“Toeplitz Neural Network for Sequence Modeling”

Paper: https://arxiv.org/abs/2305.04749

Code: https://github.com/OpenNLPLab/Tnn

Abstract:

Sequence modeling has important applications in natural language processing and computer vision. Recently, the transformer-based models have shown strong performance on various sequence modeling tasks, which rely on attention to capture pairwise token relations, and position embedding to inject positional information. While showing good performance, the transformer models are inefficient to scale to long input sequences, mainly due to the quadratic space-time complexity of attention. To overcome this inefficiency, we propose to model sequences with a relative position encoded Toeplitz matrix and use a Toeplitz matrix-vector production trick to reduce the space-time complexity of the sequence modeling to log linear. A lightweight sub-network called relative position encoder is proposed to generate relative position coefficients with a fixed budget of parameters, enabling the proposed Toeplitz neural network to deal with varying sequence lengths. In addition, despite being trained on 512-token sequences, our model can extrapolate input sequence length up to 14K tokens in inference with consistent performance. Extensive experiments on autoregressive and bidirectional language modeling, image modeling, and the challenging Long-Range Arena benchmark show that our method achieves better performance than its competitors in most downstream tasks while being significantly faster. The code is available at this https URL.

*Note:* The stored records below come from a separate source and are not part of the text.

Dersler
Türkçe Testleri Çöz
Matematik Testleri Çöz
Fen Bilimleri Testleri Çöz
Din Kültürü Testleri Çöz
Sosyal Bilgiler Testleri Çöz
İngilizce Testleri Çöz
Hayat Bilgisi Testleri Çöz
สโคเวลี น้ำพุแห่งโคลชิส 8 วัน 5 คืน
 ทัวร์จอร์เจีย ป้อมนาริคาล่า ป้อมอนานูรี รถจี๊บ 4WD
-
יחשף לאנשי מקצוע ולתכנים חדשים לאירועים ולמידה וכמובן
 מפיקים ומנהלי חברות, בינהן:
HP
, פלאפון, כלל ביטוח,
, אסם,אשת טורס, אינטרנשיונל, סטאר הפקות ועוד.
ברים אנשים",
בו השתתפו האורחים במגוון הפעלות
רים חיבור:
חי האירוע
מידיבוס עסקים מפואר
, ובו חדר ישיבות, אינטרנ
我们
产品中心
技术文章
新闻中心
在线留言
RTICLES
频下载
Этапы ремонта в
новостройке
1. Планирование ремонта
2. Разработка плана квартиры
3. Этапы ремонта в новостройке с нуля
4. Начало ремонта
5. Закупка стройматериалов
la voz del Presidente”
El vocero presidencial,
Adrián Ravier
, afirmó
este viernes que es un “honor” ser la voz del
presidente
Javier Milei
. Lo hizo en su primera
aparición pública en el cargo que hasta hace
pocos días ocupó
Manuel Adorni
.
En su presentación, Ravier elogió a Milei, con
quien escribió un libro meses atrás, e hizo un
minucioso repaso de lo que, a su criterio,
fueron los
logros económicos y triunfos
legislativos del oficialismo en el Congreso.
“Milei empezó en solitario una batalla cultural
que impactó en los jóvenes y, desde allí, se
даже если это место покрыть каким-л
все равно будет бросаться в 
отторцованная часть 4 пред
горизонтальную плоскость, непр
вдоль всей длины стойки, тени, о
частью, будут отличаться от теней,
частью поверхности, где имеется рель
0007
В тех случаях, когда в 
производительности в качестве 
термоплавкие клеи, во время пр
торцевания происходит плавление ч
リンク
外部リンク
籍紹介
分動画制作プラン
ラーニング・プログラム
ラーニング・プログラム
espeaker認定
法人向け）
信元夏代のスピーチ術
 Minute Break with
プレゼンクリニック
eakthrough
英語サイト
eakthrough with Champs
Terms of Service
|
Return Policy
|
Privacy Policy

“Accelerating Toeplitz Neural Network with Constant-time Inference Complexity”

Paper: https://arxiv.org/abs/2311.08756

Code: https://github.com/OpenNLPLab/ETSC-Exact-Toeplitz-to-SSM-Conversion

Abstract:

Toeplitz Neural Networks (TNNs) have exhibited outstanding performance in various sequence modeling tasks. They outperform commonly used Transformer-based models while benefiting from log-linear space-time complexities. On the other hand, State Space Models (SSMs) achieve lower performance than TNNs in language modeling but offer the advantage of constant inference complexity. In this paper, we aim to combine the strengths of TNNs and SSMs by converting TNNs to SSMs during inference, thereby enabling TNNs to achieve the same constant inference complexities as SSMs. To accomplish this, we formulate the conversion process as an optimization problem and provide a closed-form solution. We demonstrate how to transform the target equation into a Vandermonde linear system problem, which can be efficiently solved using the Discrete Fourier Transform (DFT). Notably, our method requires no training and maintains numerical stability. It can be also applied to any LongConv-based model. To assess its effectiveness, we conduct extensive experiments on language modeling tasks across various settings. Additionally, we compare our method to other gradient-descent solutions, highlighting the superior numerical stability of our approach. The source code is available at this https URL.

  • we_are_mammalsB
    link
    fedilink
    English
    arrow-up
    1
    ·
    10 months ago

    Technical discussion seems to be dead in r/MachineLearning, but I’ll ask anyway: Isn’t it strange that in Figure 3 of the first paper, layer 1 has a blurry diagonal, while the rest of them are sharp? I would have expected the opposite: the lowest layer to be very local, and higher layers to be more global.